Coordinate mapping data
★ ★ ★ ★ ★ ★ ★

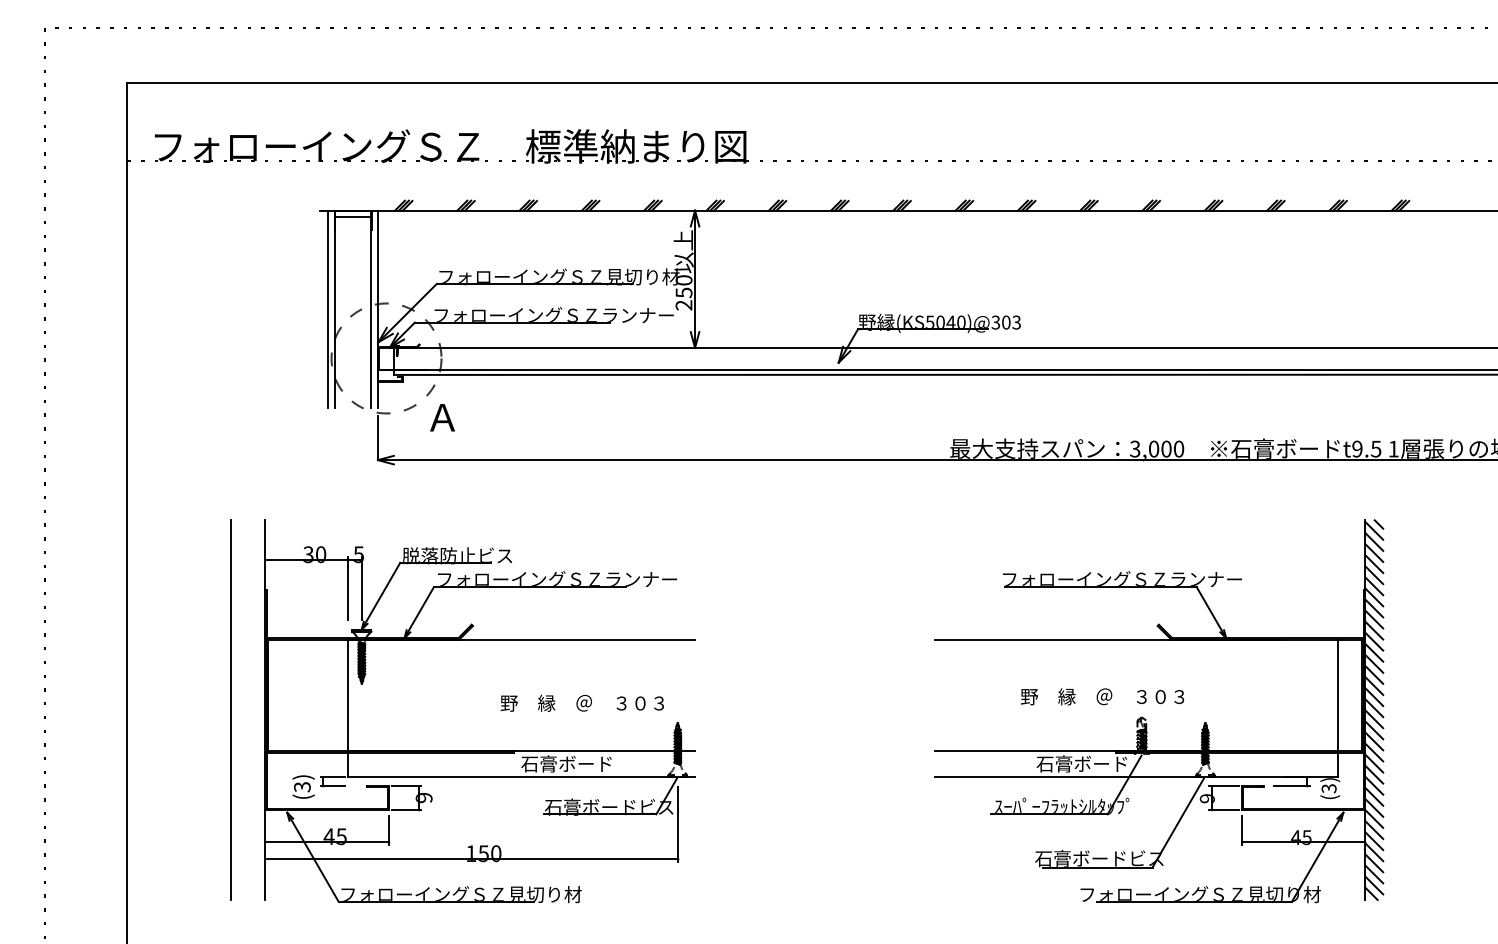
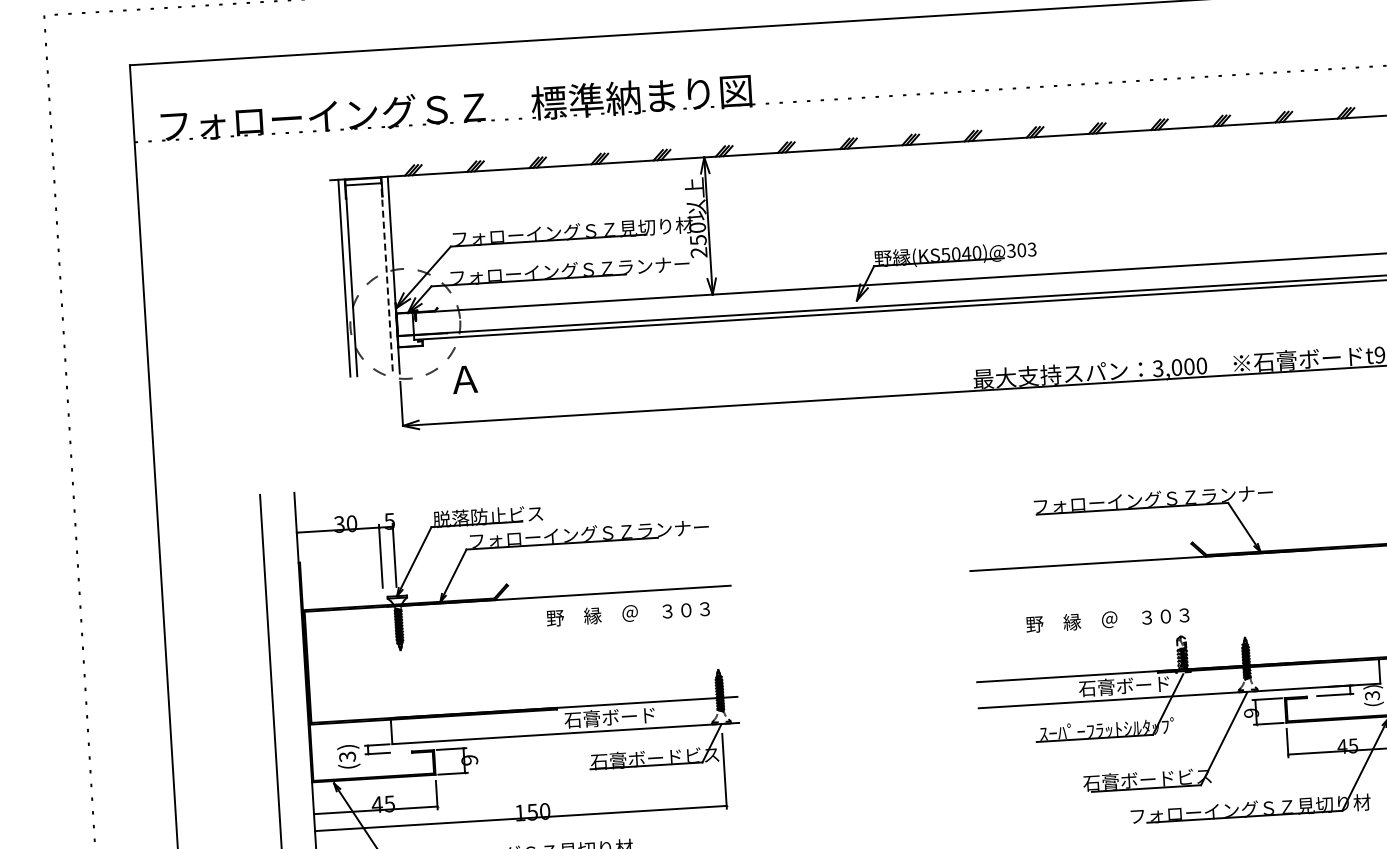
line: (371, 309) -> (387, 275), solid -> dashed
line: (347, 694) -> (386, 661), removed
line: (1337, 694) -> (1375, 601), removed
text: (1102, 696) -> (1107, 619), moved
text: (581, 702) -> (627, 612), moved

★ ★ ★ ★ ★ ★ ★

» ASSIGNED TASK
Transcribe the records above exactly, but only from the line that contains "line: (1337, 694) -> (1375, 601), removed" through their final line, inclusive.

» RESPONSE BELOW
line: (1337, 694) -> (1375, 601), removed
text: (1102, 696) -> (1107, 619), moved
text: (581, 702) -> (627, 612), moved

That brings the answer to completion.